- 課題 A -
給湯装置に関する文章の「図4】本実施形態における給湯」から「カラン9と、接続されている。」まで（「カラン9と、接続されている。」を含む）を、「台所リモコン」を「キッチンリモコン」に変えて書き直してください。
- 課題 B -
給湯装置に関する文章を、最後の文の後から書き継いでください。

- 分析対象の文章 -
********
図2】貯湯式風呂給湯装置の機能ブロック図。
図3】焦電センサの詳細な構成を説明するための図。
図4】本実施形態における給湯装置により実行される増幅率切替処理を説明するフローチャート。
【発明を実施するための形態】
【0010】
本発明に係る給湯装置の一実施形態を添付図面に基づいて説明する。
【0011】
図1は、本実施形態における貯湯式風呂給湯装置1の概略的なシステム構成図である。
【0012】
図2は、貯湯式風呂給湯装置1の機能ブロック図である。
【0013】
貯湯式風呂給湯装置(給湯装置)1は、貯湯タンクユニット3と、ヒートポンプユニット4と、風呂リモコン5と、台所リモコン10と、を主に有している。また、給湯装置1は、浴室6内の浴槽7と、シャワー8と、カラン9と、接続されている。
【0014】
貯湯タンクユニット3は、湯水を貯湯する貯湯タンク11を有している。貯湯タンク11は、貯湯タンク11内の貯湯温度を検出する複数の貯湯温度センサ12を側面の上下方向にわたって有している。貯湯タンク11底部には、貯湯タンク11に市水を供給する給水管13が接続されている。給水管13は、市水の給水圧を一定の圧力に減圧する減圧弁14を有している。また、貯湯タンク11頂部には、貯湯タンク11内の過圧を逃す過圧逃し弁16が接続されている。
********
- データ抜粋 -

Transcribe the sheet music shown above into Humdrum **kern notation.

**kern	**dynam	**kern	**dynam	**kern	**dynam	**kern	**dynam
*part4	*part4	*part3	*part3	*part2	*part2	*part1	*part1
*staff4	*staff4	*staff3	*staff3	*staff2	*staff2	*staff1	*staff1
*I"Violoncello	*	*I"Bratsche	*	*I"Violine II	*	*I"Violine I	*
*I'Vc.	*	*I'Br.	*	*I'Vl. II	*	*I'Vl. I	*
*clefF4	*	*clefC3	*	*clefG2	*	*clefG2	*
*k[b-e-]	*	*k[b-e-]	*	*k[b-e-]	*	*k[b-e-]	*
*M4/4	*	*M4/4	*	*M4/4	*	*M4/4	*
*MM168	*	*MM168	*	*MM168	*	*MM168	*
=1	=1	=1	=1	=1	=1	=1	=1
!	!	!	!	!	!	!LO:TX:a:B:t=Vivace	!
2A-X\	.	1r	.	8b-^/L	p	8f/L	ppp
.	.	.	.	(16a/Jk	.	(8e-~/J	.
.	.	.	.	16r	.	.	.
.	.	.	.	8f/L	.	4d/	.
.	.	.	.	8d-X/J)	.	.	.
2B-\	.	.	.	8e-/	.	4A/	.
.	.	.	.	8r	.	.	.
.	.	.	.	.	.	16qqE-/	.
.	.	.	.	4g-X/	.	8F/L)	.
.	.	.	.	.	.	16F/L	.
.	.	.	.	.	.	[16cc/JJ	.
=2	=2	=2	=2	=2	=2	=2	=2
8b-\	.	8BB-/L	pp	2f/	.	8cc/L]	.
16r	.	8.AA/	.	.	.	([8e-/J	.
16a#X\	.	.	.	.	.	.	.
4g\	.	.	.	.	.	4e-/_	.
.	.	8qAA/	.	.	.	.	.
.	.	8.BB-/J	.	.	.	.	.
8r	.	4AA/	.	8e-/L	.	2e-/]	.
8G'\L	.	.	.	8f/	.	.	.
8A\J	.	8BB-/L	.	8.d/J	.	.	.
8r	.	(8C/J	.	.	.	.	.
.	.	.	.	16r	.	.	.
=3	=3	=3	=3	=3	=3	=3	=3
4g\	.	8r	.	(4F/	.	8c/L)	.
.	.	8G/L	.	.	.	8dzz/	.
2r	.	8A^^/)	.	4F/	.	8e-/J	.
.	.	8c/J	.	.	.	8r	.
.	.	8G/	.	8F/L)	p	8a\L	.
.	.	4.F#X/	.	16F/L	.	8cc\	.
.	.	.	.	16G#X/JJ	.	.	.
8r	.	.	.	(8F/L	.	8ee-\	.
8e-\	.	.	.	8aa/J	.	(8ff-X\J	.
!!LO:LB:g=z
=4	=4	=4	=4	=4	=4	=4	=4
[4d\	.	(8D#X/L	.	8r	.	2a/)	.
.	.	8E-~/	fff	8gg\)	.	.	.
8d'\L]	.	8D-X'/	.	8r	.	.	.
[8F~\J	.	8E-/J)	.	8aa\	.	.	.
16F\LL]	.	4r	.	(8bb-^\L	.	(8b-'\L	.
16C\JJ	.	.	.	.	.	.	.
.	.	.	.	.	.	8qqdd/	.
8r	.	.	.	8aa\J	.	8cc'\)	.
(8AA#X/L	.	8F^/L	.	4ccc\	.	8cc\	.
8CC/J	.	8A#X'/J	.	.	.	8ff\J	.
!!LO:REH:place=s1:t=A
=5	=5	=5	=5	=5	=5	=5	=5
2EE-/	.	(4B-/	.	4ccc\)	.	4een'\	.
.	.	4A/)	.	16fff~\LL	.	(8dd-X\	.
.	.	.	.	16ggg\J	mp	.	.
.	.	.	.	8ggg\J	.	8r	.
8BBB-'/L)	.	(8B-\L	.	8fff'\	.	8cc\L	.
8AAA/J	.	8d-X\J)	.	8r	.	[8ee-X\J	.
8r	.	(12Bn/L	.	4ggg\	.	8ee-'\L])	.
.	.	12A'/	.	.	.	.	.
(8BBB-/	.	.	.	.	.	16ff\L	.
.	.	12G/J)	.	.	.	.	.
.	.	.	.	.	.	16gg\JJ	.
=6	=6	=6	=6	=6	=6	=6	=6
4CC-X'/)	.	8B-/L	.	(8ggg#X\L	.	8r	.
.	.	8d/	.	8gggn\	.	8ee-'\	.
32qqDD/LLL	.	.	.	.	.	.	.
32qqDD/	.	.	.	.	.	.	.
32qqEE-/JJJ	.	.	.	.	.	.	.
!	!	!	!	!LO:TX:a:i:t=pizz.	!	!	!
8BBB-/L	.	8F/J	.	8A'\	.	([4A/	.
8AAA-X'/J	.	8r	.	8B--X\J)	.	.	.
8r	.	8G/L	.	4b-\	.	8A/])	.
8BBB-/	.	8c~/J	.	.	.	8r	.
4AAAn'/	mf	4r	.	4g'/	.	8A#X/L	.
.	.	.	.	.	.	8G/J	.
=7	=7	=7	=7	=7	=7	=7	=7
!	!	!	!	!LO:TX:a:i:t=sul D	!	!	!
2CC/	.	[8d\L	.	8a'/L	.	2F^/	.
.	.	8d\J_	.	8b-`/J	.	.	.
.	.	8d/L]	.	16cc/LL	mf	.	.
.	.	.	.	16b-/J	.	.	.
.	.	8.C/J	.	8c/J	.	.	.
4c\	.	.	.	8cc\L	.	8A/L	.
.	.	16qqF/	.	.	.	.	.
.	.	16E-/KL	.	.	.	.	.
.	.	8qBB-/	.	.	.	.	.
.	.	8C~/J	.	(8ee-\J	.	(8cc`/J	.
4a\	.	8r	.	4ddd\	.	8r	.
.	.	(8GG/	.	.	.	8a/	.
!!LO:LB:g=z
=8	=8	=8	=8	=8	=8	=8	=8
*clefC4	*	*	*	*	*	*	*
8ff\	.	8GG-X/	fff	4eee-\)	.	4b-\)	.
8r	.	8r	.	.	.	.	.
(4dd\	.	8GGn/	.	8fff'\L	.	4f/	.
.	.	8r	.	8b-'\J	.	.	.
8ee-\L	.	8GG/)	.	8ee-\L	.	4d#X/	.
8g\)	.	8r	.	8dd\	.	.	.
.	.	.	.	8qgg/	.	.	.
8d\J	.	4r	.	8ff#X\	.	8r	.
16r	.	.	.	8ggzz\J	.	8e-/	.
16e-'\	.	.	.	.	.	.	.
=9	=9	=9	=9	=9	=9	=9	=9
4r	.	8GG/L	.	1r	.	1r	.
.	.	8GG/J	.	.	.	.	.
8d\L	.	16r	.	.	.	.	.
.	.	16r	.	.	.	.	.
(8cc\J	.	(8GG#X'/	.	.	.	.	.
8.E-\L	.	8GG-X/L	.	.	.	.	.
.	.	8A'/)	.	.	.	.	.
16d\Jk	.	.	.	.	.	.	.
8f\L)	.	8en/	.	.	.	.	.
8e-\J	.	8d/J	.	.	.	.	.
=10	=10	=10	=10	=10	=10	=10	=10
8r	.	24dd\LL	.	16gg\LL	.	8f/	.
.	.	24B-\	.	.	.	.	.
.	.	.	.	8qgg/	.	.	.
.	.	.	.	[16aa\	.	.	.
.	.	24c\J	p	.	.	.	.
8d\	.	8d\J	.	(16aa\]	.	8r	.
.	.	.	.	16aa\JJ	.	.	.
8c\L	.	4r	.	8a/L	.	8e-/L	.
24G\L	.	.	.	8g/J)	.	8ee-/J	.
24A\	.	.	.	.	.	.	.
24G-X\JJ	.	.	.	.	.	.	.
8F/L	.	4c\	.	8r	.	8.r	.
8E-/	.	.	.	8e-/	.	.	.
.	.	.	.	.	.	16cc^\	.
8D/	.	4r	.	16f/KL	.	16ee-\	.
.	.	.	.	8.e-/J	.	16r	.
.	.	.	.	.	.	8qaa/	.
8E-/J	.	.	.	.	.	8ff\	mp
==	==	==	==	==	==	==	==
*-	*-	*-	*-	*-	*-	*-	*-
********
- 解答欄 A -
図4】本実施形態における給湯装置により実行される増幅率切替処理を説明するフローチャート。
【発明を実施するための形態】
【0010】
本発明に係る給湯装置の一実施形態を添付図面に基づいて説明する。
【0011】
図1は、本実施形態における貯湯式風呂給湯装置1の概略的なシステム構成図である。
【0012】
図2は、貯湯式風呂給湯装置1の機能ブロック図である。
【0013】
貯湯式風呂給湯装置(給湯装置)1は、貯湯タンクユニット3と、ヒートポンプユニット4と、風呂リモコン5と、キッチンリモコン10と、を主に有している。また、給湯装置1は、浴室6内の浴槽7と、シャワー8と、カラン9と、接続されている。

- 解答欄 B -
【0015】
貯湯タンク11頂部には、貯湯タンク11から出湯する出湯管18が接続されている。出湯管18は、給水管13から分岐された給水バイパス管20と給湯混合弁19を介して接続されている。給水バイパス管20は、給水温度を検出する給水温度センサ25を有している。
【0016】
給湯混合弁19は、給水バイパス管20からの湯水と出湯管18からの湯水とを給湯設定温度になるよう混合する。給湯混合弁19は、給湯管24と接続されており、給湯混合弁19で混合された湯水は給湯管24によりシャワー8およびカラン9へ導かれる。給湯管24は、給湯流量センサ26と、給湯温度センサ27と、流量調整弁28と、を有している。給湯流量センサ26および給湯温度センサ27は、給湯管24を流れる湯水の流量および温度をそれぞれ検出する。流量調整弁28は、開度を調整することにより給湯管24を流れる湯水の流量を調整(制限)する。
【0017】
給湯管24は、湯水を風呂循環回路40へ供給する湯はり管32と接続されている。湯はり管32は、湯はり流量センサ33と、湯はり温度センサ34と、湯はり開閉弁35と、を有している。湯はり流量センサ33および湯はり温度センサ34は、湯はり管32から供給される湯水の流量および温度をそれぞれ検出する。湯はり開閉弁35は、湯はり管32を開閉し湯の流通を制御する電磁弁である。
【0018】
貯湯タンクユニット3は、浴槽7の湯水(浴水)を浴槽7と風呂熱交換器41との間で循環させる風呂循環回路40を有している。風呂循環回路40は、戻り管42と、風呂熱交換器41と、往き管43とを主に有している。戻り管42および往き管43は、浴槽7に接続され浴槽7からの湯水を流通させる。戻り管42は、浴水を風呂熱交換器41へ戻す。風呂熱交換器41は、貯湯タンク11内上部に設けられ、貯湯タンク11内の湯の熱で浴水を加熱する。往き管43は、風呂熱交換器41で加熱された湯水を浴槽7側へ供給する。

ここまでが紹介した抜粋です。